Experimental program
Comparison scheme
Effect test

example 1

[0171] Construction of BCMA CAR

[0172] A CAR containing a mouse anti-BCMA scFv antibody was designed to contain the MND promoter operably linked to the anti-BMCA scFv, the hinge and transmembrane domains from CD8α, and the CD137 co-stimulatory domain, followed by the intracellular signaling of the CD3ζ chain conduction domain. see for example figure 1 . figure 1 The shown anti-BMCA CAR includes a CD8α signal peptide (SP) sequence for surface expression on T cells. The polynucleotide sequence sequence of exemplary anti-BMCA CAR is listed in SEQ ID NO:10; The exemplary polypeptide sequence of anti-BMCA CAR is listed in SEQ ID NO:9; And figure 1 Vector maps of exemplary CAR constructs are shown in . Table 3 shows the identity, Genbank reference, source name and citation of various nucleotide segments of the anti-BMCA CAR lentiviral vector.

[0173] table 3.

[0174]

[0175]

example 2

[0177] Anti-BCMA CAR T cell manufacturing process

[0178] Create a unique anti-BCMA02 CAR T cell product for each patient regimen. The reliability of the manufacturing process of the anti-BCMA02 CAR T cell product was assessed by generating anti-BCMA02 CAR T cells from 11 individual normal donor PBMCs. Anti-BCMA02 CAR T cell expansion from each donor was compared to matched non-transduced cultures performed in parallel ( Figure 2A ).
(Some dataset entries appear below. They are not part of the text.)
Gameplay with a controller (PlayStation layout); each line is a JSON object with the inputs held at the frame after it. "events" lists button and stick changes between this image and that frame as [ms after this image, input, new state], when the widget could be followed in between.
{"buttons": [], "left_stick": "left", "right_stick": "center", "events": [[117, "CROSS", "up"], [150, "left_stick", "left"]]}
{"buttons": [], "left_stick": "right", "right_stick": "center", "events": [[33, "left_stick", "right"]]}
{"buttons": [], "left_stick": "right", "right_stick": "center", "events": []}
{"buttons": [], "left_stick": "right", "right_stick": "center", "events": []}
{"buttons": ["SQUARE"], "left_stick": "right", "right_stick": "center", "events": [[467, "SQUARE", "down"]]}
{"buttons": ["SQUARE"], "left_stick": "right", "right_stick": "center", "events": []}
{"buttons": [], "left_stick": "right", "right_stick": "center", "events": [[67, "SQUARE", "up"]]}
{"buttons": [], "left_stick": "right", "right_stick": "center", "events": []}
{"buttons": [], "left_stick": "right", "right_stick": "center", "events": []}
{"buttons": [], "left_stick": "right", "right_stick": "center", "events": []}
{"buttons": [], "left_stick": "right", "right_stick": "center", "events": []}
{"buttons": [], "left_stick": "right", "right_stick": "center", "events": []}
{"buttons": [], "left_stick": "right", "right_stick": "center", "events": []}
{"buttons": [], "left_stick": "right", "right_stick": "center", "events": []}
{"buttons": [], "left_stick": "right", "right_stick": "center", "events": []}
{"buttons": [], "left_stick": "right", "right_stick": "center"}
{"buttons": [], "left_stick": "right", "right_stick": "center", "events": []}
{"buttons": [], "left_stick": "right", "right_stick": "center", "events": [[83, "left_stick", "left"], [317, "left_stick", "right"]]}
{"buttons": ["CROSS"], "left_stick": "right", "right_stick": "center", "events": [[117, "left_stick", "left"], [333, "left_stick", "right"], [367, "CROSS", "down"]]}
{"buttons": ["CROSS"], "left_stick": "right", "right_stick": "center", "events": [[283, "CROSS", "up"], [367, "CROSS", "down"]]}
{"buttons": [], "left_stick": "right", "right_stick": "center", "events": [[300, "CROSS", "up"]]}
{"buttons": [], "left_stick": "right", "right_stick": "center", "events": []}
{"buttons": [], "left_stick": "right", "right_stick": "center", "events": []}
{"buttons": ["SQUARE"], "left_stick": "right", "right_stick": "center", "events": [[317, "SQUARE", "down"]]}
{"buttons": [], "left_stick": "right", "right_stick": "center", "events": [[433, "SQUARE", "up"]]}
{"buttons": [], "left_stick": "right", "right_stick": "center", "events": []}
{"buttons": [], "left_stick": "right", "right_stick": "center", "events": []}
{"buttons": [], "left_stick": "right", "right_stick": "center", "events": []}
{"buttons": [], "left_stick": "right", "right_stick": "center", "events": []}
[0179] At the end of the culture period (day 10), T cell transduction efficiency (vector copy number VCN) was assessed by quantifying the number of integrated lentiviruses using qPCR and a lentivirus-specific primer set. Anti-BCMA02 CAR T cell cultures from 11 donors showed comparable lentiviral transduction efficiencies ( Figure 2B ). The frequency of anti-BCMA02 CAR-positive T cells was measured by flow cytometry, and BCMA expression was found to be comparable in all donors ( Figure 2C ).

[0180] The activity of each anti-BCMA02 CAR...

example 3

[0182] Anti-BCMA02 CAR T cells show therapeutic activity in a human clinical trial for relapsed / refractory multiple myeloma

[0183] introduce

[0184] Chimeric antigen receptor (CAR) T-cell therapy has demonstrated robust and sustained clinical responses observed in several hematological malignancies. Beyond CD19, however, clinical data supporting the promise of CAR T cells remain limited. To test the potential for the safety and efficacy of CAR T cells in relapsed / refractory multiple myeloma (MM), a patient population with limited treatment options. To redirect T cells to MM, we targeted B cell maturation antigen (BCMA), a member of the tumor necrosis factor superfamily expressed almost uniformly only by malignant myeloma cells, plasma cells, and some mature B cells. Preliminary evidence of anti-BCMA activity has recently been demonstrated using T cells transduced with a gamma retroviral vector encoding an anti-BCMA CAR with a CD28 co-stimulatory domain, but patients with ...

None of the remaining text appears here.